Text data extracted from pages:
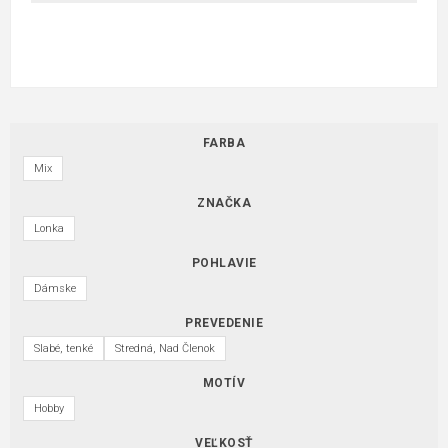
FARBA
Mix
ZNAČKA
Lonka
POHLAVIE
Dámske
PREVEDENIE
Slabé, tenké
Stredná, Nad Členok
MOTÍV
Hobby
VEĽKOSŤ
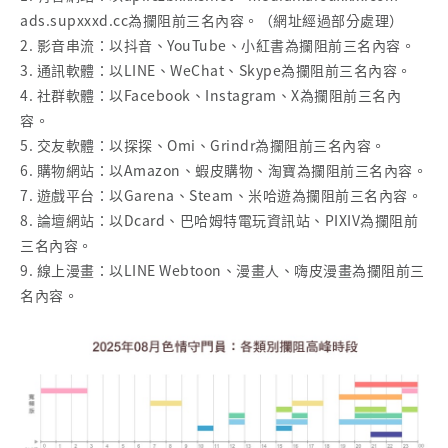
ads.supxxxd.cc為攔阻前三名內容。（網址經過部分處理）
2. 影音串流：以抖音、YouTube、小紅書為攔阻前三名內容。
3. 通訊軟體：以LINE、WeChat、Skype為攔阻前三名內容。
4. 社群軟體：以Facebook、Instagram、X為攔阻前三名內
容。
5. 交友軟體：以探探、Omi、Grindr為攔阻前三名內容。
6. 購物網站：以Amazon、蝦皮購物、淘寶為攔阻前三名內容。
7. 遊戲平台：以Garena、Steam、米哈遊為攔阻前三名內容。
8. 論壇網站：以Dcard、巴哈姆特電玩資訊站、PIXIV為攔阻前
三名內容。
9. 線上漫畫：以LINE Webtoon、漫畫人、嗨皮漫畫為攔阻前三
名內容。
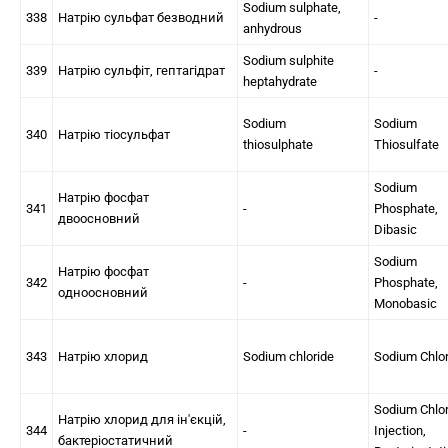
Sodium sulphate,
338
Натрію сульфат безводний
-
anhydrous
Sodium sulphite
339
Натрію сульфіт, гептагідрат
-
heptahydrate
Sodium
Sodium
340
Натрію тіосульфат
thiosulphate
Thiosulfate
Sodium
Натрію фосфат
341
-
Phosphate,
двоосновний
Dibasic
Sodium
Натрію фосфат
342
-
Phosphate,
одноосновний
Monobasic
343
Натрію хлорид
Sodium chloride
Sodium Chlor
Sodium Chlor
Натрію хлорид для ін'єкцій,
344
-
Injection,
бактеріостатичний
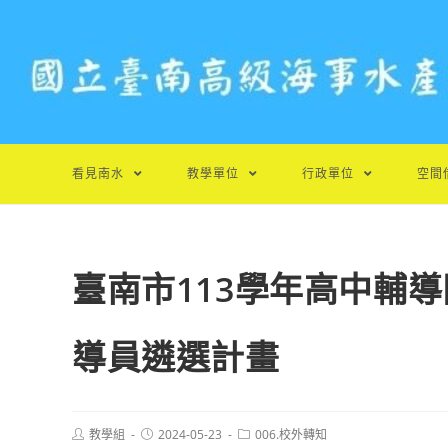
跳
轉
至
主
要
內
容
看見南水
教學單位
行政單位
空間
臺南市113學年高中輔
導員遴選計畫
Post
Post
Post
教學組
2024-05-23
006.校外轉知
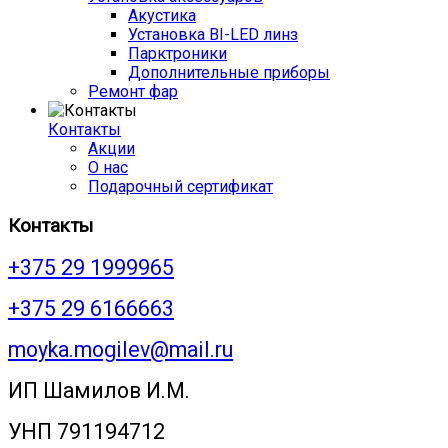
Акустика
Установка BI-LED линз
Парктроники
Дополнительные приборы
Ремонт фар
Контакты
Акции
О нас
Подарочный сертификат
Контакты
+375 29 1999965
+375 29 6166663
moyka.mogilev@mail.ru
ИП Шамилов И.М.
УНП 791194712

==

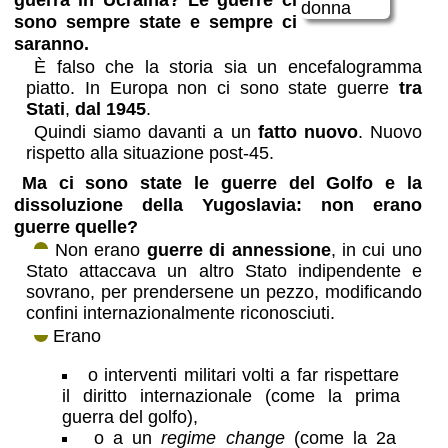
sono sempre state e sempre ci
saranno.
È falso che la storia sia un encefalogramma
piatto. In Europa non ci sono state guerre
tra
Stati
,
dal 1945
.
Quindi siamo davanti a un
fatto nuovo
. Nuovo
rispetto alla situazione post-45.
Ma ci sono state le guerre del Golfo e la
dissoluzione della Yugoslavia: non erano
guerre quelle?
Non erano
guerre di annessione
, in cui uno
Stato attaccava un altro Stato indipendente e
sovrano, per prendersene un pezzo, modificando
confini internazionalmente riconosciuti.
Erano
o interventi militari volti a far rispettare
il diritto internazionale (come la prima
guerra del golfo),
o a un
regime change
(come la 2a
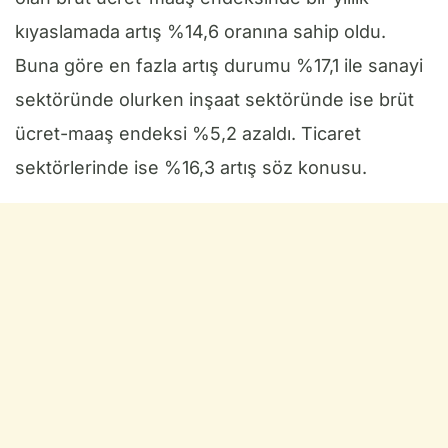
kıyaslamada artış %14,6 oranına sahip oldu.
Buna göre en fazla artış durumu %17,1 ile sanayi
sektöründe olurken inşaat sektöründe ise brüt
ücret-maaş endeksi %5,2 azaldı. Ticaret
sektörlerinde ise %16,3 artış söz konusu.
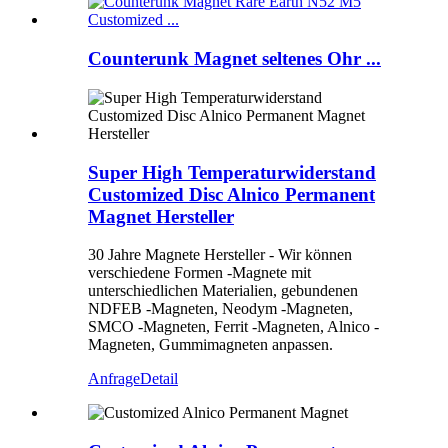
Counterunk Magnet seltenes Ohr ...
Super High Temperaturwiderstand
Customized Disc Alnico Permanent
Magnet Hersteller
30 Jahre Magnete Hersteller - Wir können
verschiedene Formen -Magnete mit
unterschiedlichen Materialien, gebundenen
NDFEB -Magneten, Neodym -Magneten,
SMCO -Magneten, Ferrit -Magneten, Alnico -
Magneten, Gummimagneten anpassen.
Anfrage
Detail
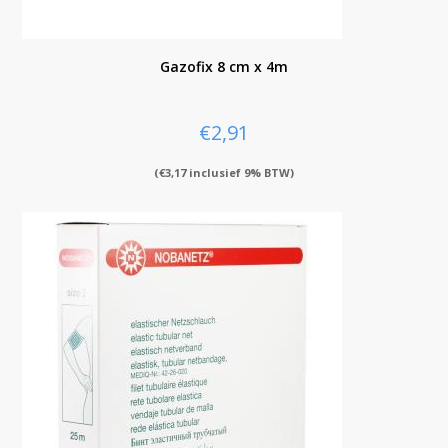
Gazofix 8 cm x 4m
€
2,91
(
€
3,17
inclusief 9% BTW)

* * *

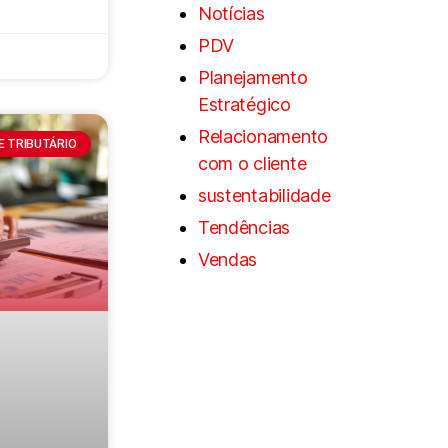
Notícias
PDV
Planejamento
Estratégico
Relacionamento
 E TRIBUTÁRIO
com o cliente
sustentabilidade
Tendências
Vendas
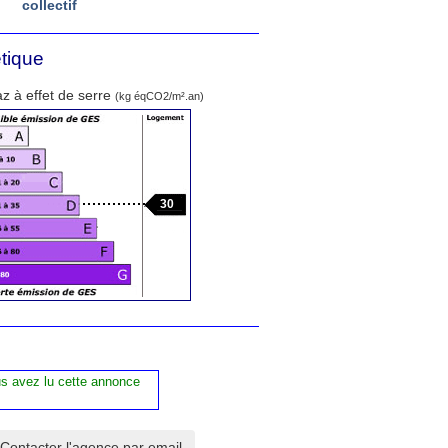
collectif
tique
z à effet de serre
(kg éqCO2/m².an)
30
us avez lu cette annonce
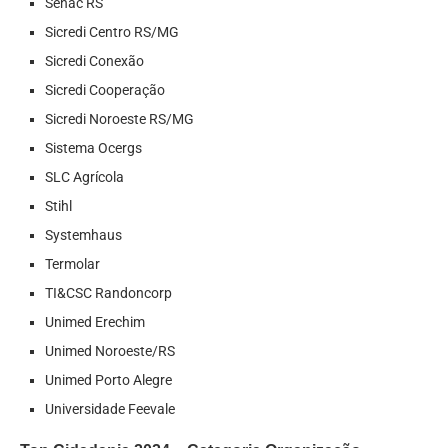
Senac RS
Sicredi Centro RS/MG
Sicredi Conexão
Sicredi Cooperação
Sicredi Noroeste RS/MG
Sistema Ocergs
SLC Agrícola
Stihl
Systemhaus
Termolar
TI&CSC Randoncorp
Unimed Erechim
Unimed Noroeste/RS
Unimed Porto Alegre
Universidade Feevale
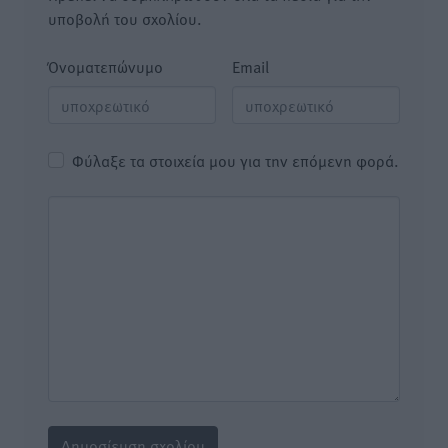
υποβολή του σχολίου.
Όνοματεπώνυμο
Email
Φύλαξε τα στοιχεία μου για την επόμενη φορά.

- Action item -
Return every line of the listing above that contains the string "Hersteller", matching case exactly.

- Exercise solution -
Magnet Hersteller
30 Jahre Magnete Hersteller - Wir können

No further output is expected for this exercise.